Previous studies have shown that up to 40 % of childhood-onset minimal-change nephropathy (MCN) cases persist after puberty. However, data are scarce concerning the long-term renal prognosis and prevalence of treatment-related complications of this group of patients after they become adults.

Materials and methods

The clinical records of 55 consecutive pediatric patients with biopsy-proven MCN treated in our hospital from 1984 to 2004 were reviewed to evaluate the disease pattern, treatment regimen, and the development of treatment-related complications.

Results

Of the 55 patients treated, 35 were followed after age 18 years; 13 (37 % ) had relapses during adulthood. Treatment-related complications were observed in 20 patients (57 % ), including being overweight (23 % ), impaired fasting glucose (14 % ), infertility (14 % ), persistent low grade proteinuria (11 % ), fracture (9 % ), and hypertension (9 % ).
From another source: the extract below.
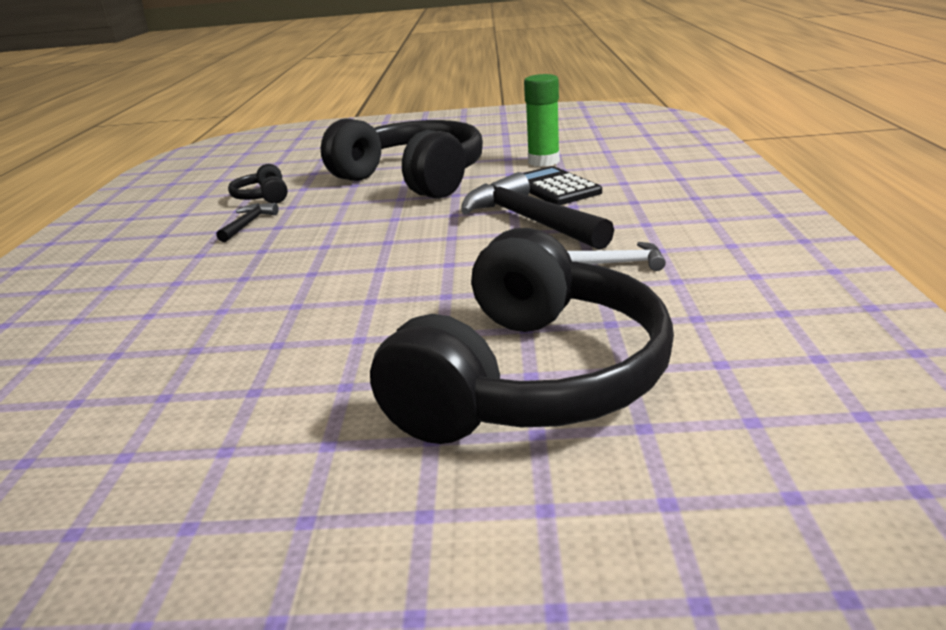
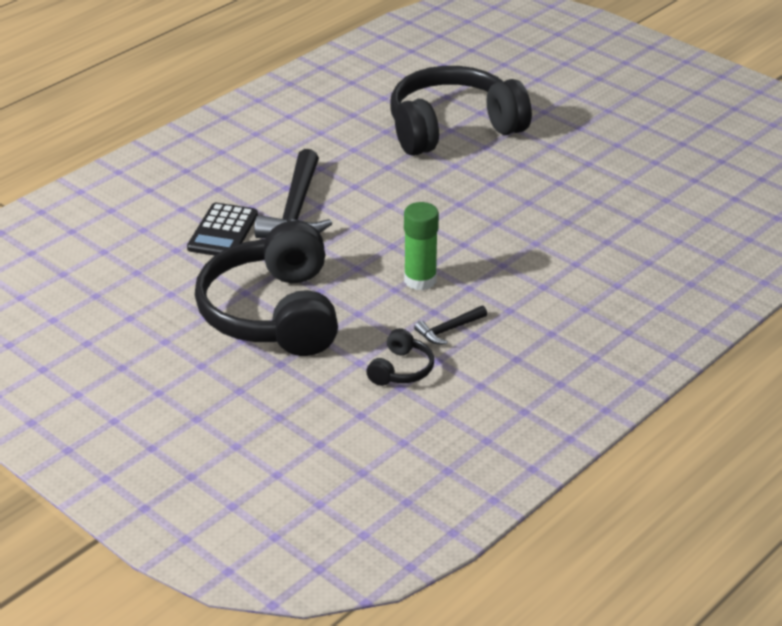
camera: 140 degrees left, 10 degrees up
(543, 161) = (163, 269): green glue stick -> green glue stick (420, 280)
(618, 263) = (320, 154): white hammer -> none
All patients had normal renal function when last assessed.

Conclusion

A substantial proportion of patients with childhood-onset MCN continued to have relapse after they became adults. Although almost all patients have normal renal function, prolonged use of steroid and immunosuppressive agents results in a considerable risk of treatment-related complications. Life-long follow-up seems advisable for this group of patients, not only for detecting relapses, but also to allow timely diagnosis of treatment-related complications.